In general the whole system lay in developing the child’s reasoning powers and then, at every turn and particularly at every manifestation of indiscipline, appealing to its reason. “I am here to be happy”—that was the first, and surely the kindest and easiest, knowledge to fix in the child. From that foundation everything was worked. It never was necessary to punish a child. It only was necessary to reason with it. In the old phraseology a child meet to be punished was a naughty child. In the terminology of Miss Prescott such a child was a sick child or an unreasoning child: a case presenting an adverse symptom. But take the older term,—a naughty child. A naughty child was an unhappy child. The treatment went like this, “I am here to be happy. I am not happy. Why am I not happy? Because I have done so and so and so and so....”

Kind, wise, simple, effective, easy. Rosalie in her childish misdemeanours would have been prevailed upon by the unhappiness her conduct caused her mother. All wrong! A faulty process of reasoning; indeed not a process of reasoning at all: a crude appeal to the emotions. Those three children who on the one part never saw their mother sad and were constrained to comfort her, on the other never were bribed to good behaviour by the thought of grieving her. They only associated happiness with her and they enjoyed happiness simply by reasoning away unhappiness.

Kind, wise, simple, effective, easy.

Happy Huggo, happy Doda, happy Benji, happy Rosalie!


CHAPTER VIII

It has been said of Time, earlier in these pages, the cloak-and-dagger sort he is, that stalks and pounces. One seeks only to record him when he thus assails, and there is this result; that it is necessary to pare away so much. In instance, there’s to be inserted now a note on Rosalie’s advance in her career. It’s cut to nothing. This is because all that career ultimately was known to her never to have really mattered. And so with other things. That girl, all through, pressing so strong ahead, rises to the eye not cumbered with other importance than her own. There might be asked for (by a reader) presentation of Harry’s parents; of what was doing all this time to her own parents in the rectory, to Harold, Robert, Flora, Hilda; of friends that Rosalie and Harry had. That girl’s passage is not traced in such. Whose is? The chart where such are marked is just a common public print, stamped for the public eye. They’re not set down upon that secret chart all carry in the cabin of their soul, and there, in that so hidden and inviolable stateroom, poring over it by the uncertain swinging lamp of conscience, prick out their way.

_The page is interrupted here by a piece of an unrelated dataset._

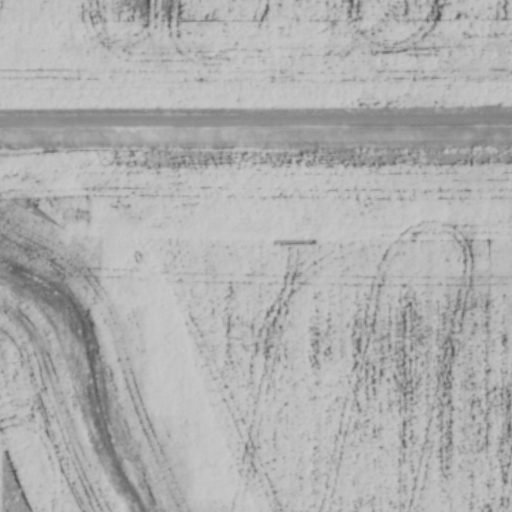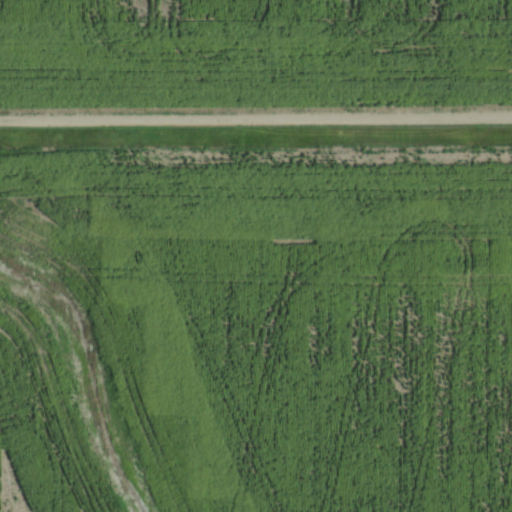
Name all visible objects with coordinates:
road: (256, 125)
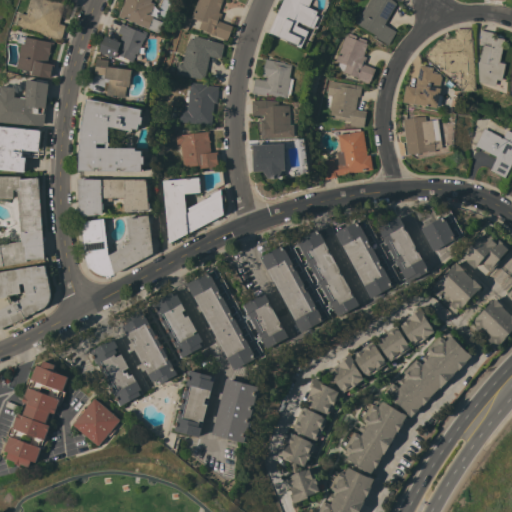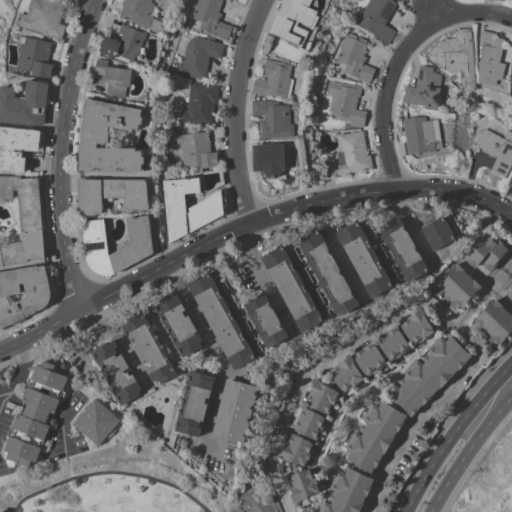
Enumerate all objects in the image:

Her installation in the bank had been a notable success. She dealt with all the insurance advice and with income-tax advice and business; and it was remarkable to her, at first, how many of Field’s clients were as children in the mysteries of income tax, and as children alike in their ignorance of the possibilities of life insurance and in their pleasure at the discoveries she set before them. But further than this (and more important, said Mr. Sturgiss and Mr. Field) was the quick response of the clients to the various domestic advice that it was Rosalie’s business to give. Husbands and wives from the East, or returned thither from London and writing from the East, consulted her on innumerable matters. When, in instance, an army officer wrote to her from India, very diffidently wondering if she could help him in the matter of some Christmas presents for his wife and children at home, Mr. Sturgiss was uncommonly pleased.

“I knew it!” said Mr. Sturgiss. “That’s the kind of thing. You watch how side-lines like that will develop. That’s what these people want—some one at home they can rely on. I tell you, Mrs. Occleve, you, that is to say your department of Field’s, is what the Anglo-Eastern has been wanting ever since Clive and Warren Hastings went out—a link with home. You see.”